## DSP-634 - Master targeting lists for CENTERSTONE
* source: https://achievements.atlassian.net/browse/DSP-634
* Criterion:
  * Age 18-64
  * Must reside in any of the zip codes listed in column D on this sheet.


In [2]:
import pandas as pd

In [3]:
list_zipcode_file = pd.read_csv("/repos/amezlini_Draft/Zipcodes_CENTERSTONE_Study.tsv", sep = '\t',skiprows=1)

In [4]:
list_zipcode_str = sum([sub.split(",") for sub in list_zipcode_file['Zip Codes Within 30 miles']],[])
list_zipcode = list(map(int, list_zipcode_str))
print('N =', len(list_zipcode))
print('N =', len(pd.unique(list_zipcode)))

N = 4324
N = 3390


In [5]:
%load_ext watermark
%watermark -v -p pandas

Python implementation: CPython
Python version       : 3.7.4
IPython version      : 7.14.0

pandas: 1.2.0



### Load survey snapshot for given date

In [6]:
SELECT_DATE = '2021-02-04'

In [7]:
df_demog = pd.read_parquet(f'/domino/datasets/survey_snapshots_new/{SELECT_DATE}_health_survey.parquet')
print(df_demog.shape)
print('N =', df_demog.user_id.nunique())
print(df_demog.columns)

(1277532, 19)
N = 1273730
Index(['user_id', 'gender', 'age', 'physical_health', 'quality_of_life',
       'general_health', 'mental_health', 'have_children', 'education',
       'relationship_status', 'motivation_for_joining', 'weight',
       'health_challenge', 'zipcode', 'hear_about_achievemint',
       'height_inches', 'race', 'ts', 'bmi'],
      dtype='object')


#### Number of living in the selected zipcodes

In [8]:
(df_demog.zipcode.isin(list_zipcode)).sum()

174945

#### Number of zipcodes that are in survey 

In [9]:
df_demog.zipcode[df_demog.zipcode.isin(list_zipcode)].nunique()

2767

### Age 18 - 64 -- use `groupby` to catch multiple entries per UID

In [10]:
list_uid = list(set(df_demog.query('(age >= 18) & (age <=64) & (zipcode == @list_zipcode)')['user_id']))
print('Age 18-64 & zipcode match, N = ', len(list_uid))

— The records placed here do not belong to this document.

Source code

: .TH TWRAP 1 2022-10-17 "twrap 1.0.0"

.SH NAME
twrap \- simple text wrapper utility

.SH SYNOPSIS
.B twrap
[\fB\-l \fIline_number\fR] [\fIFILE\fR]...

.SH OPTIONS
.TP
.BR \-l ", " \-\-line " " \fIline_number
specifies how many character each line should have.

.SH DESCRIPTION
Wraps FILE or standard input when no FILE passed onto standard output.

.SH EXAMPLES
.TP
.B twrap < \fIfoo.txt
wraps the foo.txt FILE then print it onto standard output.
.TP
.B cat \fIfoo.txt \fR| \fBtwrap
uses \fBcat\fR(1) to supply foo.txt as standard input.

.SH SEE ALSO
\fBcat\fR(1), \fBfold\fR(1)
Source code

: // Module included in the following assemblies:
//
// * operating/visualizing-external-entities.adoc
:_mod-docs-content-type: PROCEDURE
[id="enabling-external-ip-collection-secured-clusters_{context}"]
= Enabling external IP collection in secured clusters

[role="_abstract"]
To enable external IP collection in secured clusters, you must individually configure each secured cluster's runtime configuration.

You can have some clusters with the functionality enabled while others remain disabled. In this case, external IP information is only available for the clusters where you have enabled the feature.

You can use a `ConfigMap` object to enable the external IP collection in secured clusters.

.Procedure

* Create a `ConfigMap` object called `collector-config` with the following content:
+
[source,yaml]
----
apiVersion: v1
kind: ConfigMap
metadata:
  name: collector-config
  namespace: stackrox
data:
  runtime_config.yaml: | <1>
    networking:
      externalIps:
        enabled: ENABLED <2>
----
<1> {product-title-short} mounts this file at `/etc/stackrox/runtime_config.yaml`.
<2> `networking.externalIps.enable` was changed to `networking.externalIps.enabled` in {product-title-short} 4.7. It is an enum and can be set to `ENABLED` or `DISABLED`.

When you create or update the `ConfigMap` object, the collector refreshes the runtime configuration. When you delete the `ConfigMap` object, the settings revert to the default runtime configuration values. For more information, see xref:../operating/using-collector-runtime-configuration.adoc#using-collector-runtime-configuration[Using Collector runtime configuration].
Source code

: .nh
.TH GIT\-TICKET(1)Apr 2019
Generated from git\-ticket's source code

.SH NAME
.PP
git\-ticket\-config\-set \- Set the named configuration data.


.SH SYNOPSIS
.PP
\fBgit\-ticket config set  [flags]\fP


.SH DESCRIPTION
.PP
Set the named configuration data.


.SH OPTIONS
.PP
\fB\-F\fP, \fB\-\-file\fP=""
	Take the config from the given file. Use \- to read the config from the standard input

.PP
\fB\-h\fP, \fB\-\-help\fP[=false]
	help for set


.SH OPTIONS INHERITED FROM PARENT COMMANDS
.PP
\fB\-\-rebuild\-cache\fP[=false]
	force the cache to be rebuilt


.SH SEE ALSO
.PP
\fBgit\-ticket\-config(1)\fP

Age 18-64 & zipcode match, N =  172552


In [11]:
### Create random groups of equal size

In [12]:
group = 1 + (pd.Series(range(0,len(list_uid)))).mod(8).sample(n=len(list_uid), random_state=121)
data = pd.DataFrame({'participant_id':list_uid,'group':group})

### Save results to `/mnt/artifacts/results` for later download

In [13]:
data.to_csv('/mnt/results/dsp634_01_centerstone_Master_targeting_list.csv', index=None)

In [14]:
for x in range(8):
    data[data["group"] == x+1]["participant_id"].to_csv(f'/mnt/results/dsp634_01_centerstone_Master_targeting_list_{x}.csv', index=None)

In [15]:
len(list_uid)

172552

In [16]:
len(pd.array(list_uid).unique())

172552